**What is needed:** Where a line contains "right wrist: (415, 55)", start there and write out that line and each one after it, word for word, through the final line of the entries; add nothing else.

Images with keypoint coordinates:
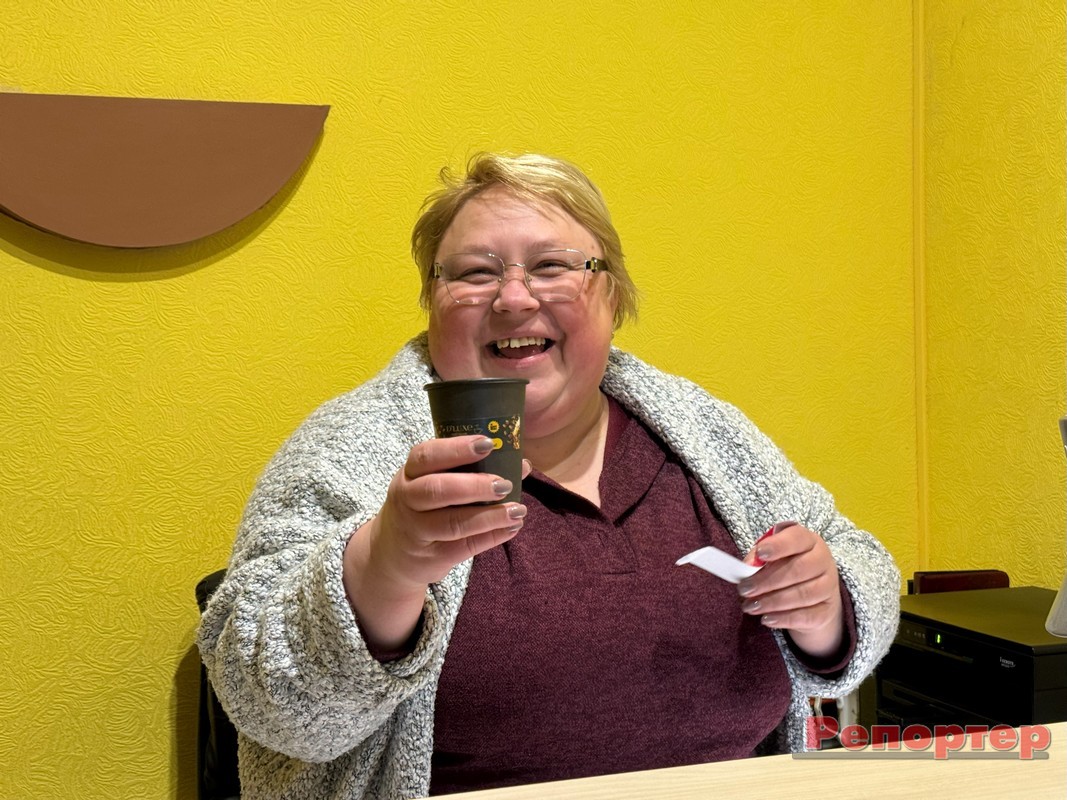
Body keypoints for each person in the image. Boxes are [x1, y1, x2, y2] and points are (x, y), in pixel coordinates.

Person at [197, 153, 900, 800]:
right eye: (474, 273)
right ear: (431, 301)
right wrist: (380, 569)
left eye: (552, 266)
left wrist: (827, 610)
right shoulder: (351, 448)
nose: (513, 298)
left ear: (613, 295)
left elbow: (857, 563)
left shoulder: (701, 429)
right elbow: (267, 706)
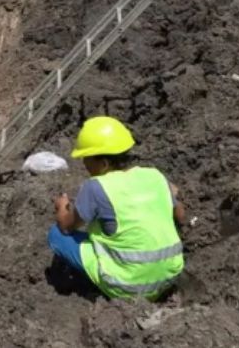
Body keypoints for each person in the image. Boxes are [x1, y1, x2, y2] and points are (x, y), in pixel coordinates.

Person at [48, 116, 185, 299]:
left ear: (104, 163)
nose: (84, 164)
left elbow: (66, 226)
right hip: (169, 277)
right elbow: (180, 215)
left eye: (87, 159)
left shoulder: (96, 186)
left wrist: (61, 207)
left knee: (55, 235)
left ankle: (93, 287)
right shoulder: (155, 176)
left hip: (127, 288)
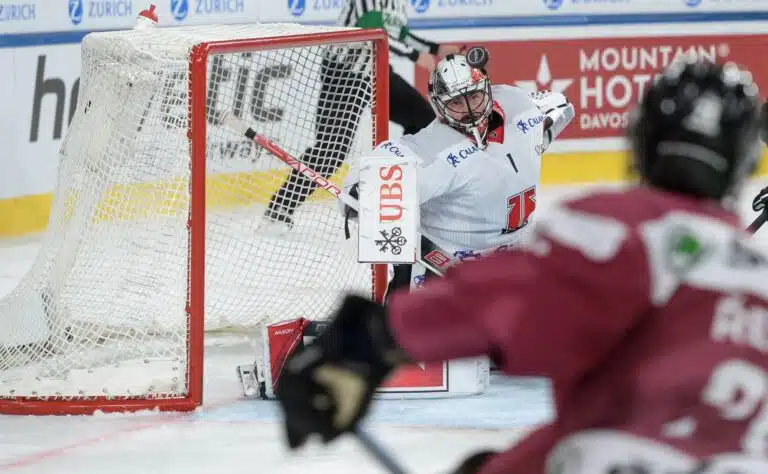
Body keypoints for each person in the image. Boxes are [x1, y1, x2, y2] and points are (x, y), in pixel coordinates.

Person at [275, 58, 768, 474]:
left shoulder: (615, 229)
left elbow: (504, 301)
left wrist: (367, 340)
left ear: (640, 141)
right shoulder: (757, 271)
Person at [343, 46, 574, 295]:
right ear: (439, 106)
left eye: (474, 96)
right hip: (444, 278)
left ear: (487, 88)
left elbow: (560, 107)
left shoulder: (516, 105)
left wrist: (538, 140)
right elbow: (381, 166)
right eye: (455, 102)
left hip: (513, 267)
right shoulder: (430, 149)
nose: (470, 109)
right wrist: (362, 189)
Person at [262, 0, 463, 229]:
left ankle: (405, 193)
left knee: (424, 121)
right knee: (331, 152)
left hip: (377, 73)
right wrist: (415, 55)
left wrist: (434, 49)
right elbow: (374, 34)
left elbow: (399, 32)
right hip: (344, 76)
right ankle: (280, 208)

**Written answer:**
right wrist: (415, 55)
left wrist: (434, 49)
right elbow: (374, 34)
left elbow: (399, 32)
right hip: (344, 76)
right ankle: (280, 208)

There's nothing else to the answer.